O. Grzegorz poddał się wszystkim wymaganym rygorom, w tym obowiązkowemu noszeniu maski ochronnej, przyłbicy oraz rękawiczek.
- Przyznam, że niecodzienny to widok, ale taka jest konieczność, którą ojciec dominikanin w całej pełni przyjął. Za tę decyzję jesteśmy jemu i całemu klasztorowi niezmiernie wdzięczni, okazało się bowiem, że pacjentom bardzo brakowało obecności osoby duchownej. Nam, pracownikom, zresztą też - dodaje kierownik ZPO.
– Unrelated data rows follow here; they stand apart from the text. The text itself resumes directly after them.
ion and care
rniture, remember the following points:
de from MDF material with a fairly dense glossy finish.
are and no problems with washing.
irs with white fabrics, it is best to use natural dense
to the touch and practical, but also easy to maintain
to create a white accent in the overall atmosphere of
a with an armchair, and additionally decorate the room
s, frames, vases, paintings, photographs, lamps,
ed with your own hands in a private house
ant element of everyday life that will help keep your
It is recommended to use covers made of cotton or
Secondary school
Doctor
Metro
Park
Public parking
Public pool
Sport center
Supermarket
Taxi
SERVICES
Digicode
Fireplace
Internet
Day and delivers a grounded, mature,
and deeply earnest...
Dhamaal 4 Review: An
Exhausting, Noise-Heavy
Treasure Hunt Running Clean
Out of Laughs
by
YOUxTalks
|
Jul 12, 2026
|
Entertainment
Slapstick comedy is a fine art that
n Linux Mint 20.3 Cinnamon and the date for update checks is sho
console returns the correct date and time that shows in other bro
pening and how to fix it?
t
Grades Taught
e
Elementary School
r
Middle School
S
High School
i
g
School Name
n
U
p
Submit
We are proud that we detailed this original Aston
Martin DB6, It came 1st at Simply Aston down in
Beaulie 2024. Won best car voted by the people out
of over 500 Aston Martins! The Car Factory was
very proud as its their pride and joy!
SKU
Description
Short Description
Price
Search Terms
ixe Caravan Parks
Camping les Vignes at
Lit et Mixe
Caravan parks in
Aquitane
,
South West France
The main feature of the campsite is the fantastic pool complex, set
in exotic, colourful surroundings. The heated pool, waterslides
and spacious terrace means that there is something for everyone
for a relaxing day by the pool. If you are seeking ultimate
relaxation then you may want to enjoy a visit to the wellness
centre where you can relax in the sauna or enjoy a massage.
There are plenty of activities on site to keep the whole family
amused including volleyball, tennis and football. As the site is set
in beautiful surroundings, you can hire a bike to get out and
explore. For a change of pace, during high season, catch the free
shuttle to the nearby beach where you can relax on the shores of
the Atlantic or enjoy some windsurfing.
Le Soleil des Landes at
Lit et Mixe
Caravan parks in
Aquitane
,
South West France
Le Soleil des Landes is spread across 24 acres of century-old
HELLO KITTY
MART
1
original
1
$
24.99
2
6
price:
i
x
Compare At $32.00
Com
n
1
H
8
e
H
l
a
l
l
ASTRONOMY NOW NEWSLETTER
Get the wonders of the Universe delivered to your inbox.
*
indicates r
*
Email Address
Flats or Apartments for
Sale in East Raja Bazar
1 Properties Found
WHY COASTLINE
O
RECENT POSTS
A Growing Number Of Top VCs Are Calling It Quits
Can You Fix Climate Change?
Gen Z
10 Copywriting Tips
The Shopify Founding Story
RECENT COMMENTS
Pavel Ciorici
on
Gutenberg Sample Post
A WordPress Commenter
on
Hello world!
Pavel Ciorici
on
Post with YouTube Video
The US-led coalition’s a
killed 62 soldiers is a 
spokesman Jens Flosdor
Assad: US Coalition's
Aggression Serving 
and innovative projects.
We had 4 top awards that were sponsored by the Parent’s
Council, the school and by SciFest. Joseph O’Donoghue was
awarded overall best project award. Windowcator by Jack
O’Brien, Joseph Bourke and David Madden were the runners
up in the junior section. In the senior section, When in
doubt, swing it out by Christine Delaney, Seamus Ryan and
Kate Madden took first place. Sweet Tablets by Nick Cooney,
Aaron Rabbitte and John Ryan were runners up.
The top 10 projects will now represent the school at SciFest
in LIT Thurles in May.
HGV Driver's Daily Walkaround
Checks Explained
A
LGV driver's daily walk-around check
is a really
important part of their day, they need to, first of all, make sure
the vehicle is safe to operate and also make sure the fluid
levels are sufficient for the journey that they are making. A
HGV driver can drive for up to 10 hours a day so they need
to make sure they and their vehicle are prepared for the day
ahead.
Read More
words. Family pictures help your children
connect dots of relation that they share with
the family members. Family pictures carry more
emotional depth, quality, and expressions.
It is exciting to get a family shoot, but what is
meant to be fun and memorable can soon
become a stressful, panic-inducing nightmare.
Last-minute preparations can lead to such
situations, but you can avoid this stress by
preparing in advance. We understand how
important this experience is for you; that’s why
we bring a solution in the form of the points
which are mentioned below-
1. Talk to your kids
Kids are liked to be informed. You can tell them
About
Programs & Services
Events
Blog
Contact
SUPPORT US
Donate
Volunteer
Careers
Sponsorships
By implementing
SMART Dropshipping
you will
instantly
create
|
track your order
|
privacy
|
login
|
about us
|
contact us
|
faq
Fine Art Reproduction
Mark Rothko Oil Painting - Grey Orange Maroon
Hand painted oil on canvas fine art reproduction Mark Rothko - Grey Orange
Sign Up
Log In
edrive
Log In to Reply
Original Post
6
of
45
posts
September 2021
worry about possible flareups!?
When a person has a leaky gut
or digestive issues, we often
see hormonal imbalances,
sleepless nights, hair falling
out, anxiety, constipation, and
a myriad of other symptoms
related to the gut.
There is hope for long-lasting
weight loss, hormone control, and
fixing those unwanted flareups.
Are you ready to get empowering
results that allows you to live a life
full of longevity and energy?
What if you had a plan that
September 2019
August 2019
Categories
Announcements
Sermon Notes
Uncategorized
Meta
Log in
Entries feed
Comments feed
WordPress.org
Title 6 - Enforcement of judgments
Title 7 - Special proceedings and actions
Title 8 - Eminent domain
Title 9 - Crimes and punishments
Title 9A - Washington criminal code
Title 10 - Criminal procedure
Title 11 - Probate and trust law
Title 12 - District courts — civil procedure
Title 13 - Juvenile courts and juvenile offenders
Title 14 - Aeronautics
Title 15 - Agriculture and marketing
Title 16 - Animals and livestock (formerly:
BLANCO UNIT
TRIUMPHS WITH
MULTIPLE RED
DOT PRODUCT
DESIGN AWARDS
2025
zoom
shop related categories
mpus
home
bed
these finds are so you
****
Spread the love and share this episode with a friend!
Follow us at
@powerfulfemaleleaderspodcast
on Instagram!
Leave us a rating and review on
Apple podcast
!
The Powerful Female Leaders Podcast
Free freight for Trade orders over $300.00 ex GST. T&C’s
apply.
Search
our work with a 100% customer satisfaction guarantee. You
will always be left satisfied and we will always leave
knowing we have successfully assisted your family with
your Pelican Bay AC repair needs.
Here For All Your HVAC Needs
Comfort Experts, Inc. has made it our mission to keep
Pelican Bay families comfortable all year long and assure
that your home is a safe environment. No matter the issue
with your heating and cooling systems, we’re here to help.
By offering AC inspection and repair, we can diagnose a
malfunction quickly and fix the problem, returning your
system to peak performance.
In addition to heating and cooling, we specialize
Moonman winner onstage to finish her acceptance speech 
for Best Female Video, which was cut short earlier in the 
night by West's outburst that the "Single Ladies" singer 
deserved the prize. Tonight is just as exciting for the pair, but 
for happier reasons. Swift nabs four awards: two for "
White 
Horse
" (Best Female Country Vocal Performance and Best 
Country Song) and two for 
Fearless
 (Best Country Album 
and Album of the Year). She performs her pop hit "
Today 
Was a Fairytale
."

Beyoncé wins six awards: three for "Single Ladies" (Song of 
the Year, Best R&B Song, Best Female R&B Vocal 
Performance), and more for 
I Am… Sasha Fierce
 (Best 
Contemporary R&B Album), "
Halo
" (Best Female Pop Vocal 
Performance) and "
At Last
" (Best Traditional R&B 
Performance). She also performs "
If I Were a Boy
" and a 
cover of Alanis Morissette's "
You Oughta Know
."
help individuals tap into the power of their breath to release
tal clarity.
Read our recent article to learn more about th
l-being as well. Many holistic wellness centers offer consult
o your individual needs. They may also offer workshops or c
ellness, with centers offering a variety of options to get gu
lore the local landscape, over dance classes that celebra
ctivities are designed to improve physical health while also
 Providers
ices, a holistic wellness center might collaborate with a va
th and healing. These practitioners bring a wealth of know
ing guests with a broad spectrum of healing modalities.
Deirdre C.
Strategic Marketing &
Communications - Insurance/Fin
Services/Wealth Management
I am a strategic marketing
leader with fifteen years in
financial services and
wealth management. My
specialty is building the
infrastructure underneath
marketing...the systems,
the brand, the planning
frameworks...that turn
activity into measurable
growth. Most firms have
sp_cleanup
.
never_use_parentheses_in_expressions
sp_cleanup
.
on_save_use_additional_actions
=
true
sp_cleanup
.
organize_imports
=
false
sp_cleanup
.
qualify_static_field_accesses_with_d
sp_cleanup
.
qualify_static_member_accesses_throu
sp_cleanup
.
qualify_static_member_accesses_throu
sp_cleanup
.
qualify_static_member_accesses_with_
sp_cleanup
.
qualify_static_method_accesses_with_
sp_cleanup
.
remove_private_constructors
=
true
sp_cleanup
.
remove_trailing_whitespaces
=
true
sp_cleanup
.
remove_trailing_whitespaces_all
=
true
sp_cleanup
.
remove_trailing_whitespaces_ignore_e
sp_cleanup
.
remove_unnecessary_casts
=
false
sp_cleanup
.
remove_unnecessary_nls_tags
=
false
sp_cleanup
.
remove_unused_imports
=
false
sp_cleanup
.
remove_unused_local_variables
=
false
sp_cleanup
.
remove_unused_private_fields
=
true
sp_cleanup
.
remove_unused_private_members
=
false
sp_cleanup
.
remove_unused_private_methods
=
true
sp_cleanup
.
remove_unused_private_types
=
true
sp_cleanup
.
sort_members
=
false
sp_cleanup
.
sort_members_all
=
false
Na pomoc dla zakładu ruszyło wiele innych urzędów, instytucji, firm i osób prywatnych. Wiele słów wdzięczności Barbara Zych w imieniu całej społeczności ZPO kieruje do prezydenta Tarnobrzega Dariusza Bożka za ciągłe dostarczanie środków ochronnych, urzędów marszałkowskiego i wojewódzkiego w Rzeszowie, Wojewódzkiego Ośrodka Ruchu Drogowego w Tarnobrzegu, Agenci Restrukturyzacji i Modernizacji Rolnictwa i przede wszystkim do rodzin pacjentów.
- Okazało się kolejny raz, że potrafimy się zjednoczyć, kiedy sytuacja tego od nas wymaga. Dziękuję za pomoc wszystkim, a zwłaszcza osobom, których bliscy przebywają w naszym zakładzie, za zrozumienie dla zastosowanych przez nas obostrzeń, w tym decyzji o całkowitym zamknięciu zakładu i zakazu odwiedzin. Wiem, że dla nich to wyjątkowo trudny czas, wynikający z koniecznej bolesnej rozłąki. Jesteśmy naprawdę bardzo wdzięczni za akceptację i pełne zrozumienie. Wszystkim nam zależy na bezpieczeństwie pacjentów – dodaje Barbara Zych.
Obecnie w ZPO przebywa 74 pacjentów, przede wszystkim seniorzy, wśród których wiele osób przekroczyło 90 lat.